**Exercise goal**
Convert the stretch from the start of the rows through the line that contains "collection date: 1979-08-28", both ends included, into a JSON list of strings with one string per line. Omit any blank lines.
— Begin Data provided —
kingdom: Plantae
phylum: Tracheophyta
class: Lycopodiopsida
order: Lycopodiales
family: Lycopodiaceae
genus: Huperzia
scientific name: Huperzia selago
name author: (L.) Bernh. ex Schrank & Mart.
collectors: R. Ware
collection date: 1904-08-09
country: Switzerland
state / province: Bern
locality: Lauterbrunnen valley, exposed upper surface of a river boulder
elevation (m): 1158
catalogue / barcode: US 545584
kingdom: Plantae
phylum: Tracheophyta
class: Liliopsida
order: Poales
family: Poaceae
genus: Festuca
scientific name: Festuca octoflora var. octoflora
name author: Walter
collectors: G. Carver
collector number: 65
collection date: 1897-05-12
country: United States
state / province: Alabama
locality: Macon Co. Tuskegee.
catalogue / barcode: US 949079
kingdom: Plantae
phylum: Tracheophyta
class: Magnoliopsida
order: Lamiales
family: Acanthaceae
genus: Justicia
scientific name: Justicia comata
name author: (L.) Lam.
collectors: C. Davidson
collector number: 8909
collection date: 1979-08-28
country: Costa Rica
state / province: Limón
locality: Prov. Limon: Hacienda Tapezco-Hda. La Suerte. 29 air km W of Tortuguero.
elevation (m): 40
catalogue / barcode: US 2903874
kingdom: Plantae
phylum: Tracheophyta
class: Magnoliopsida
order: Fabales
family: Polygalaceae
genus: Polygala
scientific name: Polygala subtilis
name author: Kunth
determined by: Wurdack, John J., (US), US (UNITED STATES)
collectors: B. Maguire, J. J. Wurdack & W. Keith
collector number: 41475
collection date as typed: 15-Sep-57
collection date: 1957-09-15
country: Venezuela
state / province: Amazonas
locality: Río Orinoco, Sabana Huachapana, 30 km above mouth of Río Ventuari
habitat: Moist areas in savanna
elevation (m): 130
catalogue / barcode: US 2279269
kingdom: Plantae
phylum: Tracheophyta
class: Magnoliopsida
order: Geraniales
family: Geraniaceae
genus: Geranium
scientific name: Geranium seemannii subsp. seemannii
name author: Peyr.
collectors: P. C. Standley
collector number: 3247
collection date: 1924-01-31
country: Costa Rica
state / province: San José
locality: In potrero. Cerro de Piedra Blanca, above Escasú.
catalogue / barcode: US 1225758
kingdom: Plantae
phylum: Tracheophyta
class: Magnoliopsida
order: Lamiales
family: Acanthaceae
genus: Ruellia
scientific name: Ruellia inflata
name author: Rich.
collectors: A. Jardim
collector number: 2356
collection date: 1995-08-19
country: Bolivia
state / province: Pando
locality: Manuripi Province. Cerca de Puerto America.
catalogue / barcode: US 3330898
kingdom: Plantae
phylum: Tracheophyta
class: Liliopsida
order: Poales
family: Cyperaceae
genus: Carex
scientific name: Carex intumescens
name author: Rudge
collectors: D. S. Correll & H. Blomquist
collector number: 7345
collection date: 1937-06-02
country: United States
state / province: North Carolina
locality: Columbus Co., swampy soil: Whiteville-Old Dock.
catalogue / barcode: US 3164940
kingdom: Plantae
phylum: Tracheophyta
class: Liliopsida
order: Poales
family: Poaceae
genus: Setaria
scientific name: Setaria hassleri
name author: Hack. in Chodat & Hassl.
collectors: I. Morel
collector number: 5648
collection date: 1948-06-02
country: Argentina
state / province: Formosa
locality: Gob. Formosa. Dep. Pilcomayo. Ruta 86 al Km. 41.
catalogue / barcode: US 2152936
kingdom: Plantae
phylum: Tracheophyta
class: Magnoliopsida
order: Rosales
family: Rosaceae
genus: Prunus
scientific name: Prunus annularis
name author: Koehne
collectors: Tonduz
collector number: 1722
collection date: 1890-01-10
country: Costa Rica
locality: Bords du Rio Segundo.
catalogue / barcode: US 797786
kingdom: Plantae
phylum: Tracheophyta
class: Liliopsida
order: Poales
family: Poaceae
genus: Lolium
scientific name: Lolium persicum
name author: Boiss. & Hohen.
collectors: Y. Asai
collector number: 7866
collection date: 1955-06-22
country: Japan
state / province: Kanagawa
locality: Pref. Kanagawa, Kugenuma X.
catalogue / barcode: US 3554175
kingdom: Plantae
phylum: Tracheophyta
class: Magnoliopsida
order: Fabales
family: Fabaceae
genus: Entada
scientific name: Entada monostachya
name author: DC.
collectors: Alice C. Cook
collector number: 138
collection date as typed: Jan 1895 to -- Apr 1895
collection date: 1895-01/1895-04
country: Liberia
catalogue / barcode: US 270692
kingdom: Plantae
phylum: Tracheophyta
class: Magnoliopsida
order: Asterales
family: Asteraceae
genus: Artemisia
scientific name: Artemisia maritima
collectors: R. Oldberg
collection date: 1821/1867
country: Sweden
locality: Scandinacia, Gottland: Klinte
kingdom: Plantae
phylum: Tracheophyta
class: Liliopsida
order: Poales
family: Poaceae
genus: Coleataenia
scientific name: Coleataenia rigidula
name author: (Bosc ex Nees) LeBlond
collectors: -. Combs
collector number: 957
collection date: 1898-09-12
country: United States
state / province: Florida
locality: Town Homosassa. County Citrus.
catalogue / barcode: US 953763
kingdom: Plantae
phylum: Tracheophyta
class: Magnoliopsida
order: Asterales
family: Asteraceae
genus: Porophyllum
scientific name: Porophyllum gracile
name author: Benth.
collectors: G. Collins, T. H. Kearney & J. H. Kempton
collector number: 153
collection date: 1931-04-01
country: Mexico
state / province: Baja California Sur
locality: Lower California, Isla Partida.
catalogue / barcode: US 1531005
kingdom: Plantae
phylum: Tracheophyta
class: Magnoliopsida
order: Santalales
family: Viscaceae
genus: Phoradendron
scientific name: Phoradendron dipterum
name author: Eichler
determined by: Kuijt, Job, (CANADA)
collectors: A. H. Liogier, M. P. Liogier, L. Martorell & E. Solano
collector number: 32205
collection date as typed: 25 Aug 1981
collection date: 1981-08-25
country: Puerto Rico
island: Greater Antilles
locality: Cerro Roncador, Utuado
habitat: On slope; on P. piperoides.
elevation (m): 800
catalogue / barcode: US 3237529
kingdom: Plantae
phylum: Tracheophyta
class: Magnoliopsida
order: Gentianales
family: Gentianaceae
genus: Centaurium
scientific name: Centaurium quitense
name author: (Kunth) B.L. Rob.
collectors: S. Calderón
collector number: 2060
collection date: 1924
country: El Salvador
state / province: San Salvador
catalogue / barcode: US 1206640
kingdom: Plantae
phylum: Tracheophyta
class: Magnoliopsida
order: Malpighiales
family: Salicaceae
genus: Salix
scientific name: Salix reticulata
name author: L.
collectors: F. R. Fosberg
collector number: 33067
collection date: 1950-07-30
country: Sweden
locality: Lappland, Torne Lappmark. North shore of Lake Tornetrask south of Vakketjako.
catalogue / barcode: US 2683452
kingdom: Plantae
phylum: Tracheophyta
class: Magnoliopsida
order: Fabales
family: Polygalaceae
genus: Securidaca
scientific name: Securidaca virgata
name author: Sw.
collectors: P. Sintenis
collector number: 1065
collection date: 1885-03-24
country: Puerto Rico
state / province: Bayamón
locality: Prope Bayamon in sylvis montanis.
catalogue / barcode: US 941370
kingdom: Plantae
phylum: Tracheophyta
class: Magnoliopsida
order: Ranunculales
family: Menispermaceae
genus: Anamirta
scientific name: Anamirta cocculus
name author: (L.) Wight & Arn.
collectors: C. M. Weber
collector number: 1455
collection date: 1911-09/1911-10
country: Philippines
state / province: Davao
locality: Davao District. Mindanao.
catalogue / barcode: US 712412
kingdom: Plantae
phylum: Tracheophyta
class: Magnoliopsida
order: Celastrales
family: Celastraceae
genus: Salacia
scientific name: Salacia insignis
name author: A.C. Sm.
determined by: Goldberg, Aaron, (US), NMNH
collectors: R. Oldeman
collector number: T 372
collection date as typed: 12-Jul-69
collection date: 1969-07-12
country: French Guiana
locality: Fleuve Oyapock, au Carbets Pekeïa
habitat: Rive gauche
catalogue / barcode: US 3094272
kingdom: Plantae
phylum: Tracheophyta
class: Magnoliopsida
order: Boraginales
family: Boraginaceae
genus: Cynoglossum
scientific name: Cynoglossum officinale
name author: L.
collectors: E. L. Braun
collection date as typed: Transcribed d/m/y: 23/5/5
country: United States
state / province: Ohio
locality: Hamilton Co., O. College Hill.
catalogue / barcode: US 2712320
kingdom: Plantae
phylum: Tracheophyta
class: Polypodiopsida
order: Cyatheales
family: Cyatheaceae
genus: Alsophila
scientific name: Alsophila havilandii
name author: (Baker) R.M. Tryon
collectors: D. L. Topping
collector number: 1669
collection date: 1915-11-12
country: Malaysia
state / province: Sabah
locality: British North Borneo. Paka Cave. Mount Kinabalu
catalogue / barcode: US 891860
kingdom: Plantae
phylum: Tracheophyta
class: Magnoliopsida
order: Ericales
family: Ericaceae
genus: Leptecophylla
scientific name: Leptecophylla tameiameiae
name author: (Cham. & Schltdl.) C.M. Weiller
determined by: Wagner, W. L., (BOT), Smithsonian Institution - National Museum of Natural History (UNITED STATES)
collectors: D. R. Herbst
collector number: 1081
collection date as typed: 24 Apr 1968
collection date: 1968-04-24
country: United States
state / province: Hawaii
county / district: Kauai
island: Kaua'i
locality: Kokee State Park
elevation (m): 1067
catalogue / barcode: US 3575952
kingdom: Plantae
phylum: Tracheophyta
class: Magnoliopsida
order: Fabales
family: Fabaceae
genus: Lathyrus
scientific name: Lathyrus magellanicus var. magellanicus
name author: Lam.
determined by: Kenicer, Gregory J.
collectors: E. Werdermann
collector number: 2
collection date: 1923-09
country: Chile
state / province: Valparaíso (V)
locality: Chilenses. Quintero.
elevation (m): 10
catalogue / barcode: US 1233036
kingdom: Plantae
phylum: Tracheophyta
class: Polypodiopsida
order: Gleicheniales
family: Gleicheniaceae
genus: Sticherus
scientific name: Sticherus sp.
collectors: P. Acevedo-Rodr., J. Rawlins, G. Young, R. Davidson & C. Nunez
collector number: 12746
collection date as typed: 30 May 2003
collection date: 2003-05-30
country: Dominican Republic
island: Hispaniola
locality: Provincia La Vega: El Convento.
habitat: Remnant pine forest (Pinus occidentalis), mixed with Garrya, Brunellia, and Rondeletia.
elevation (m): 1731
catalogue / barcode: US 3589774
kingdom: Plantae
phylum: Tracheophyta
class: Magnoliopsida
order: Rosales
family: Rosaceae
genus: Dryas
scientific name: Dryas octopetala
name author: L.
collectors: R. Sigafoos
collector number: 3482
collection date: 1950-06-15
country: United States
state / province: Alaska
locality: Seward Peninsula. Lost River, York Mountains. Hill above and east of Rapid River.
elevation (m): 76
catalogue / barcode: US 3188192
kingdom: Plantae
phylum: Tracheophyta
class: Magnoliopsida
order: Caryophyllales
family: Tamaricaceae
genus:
— End Data provided —
**Solution below**
[
  "kingdom: Plantae",
  "phylum: Tracheophyta",
  "class: Lycopodiopsida",
  "order: Lycopodiales",
  "family: Lycopodiaceae",
  "genus: Huperzia",
  "scientific name: Huperzia selago",
  "name author: (L.) Bernh. ex Schrank & Mart.",
  "collectors: R. Ware",
  "collection date: 1904-08-09",
  "country: Switzerland",
  "state / province: Bern",
  "locality: Lauterbrunnen valley, exposed upper surface of a river boulder",
  "elevation (m): 1158",
  "catalogue / barcode: US 545584",
  "kingdom: Plantae",
  "phylum: Tracheophyta",
  "class: Liliopsida",
  "order: Poales",
  "family: Poaceae",
  "genus: Festuca",
  "scientific name: Festuca octoflora var. octoflora",
  "name author: Walter",
  "collectors: G. Carver",
  "collector number: 65",
  "collection date: 1897-05-12",
  "country: United States",
  "state / province: Alabama",
  "locality: Macon Co. Tuskegee.",
  "catalogue / barcode: US 949079",
  "kingdom: Plantae",
  "phylum: Tracheophyta",
  "class: Magnoliopsida",
  "order: Lamiales",
  "family: Acanthaceae",
  "genus: Justicia",
  "scientific name: Justicia comata",
  "name author: (L.) Lam.",
  "collectors: C. Davidson",
  "collector number: 8909",
  "collection date: 1979-08-28"
]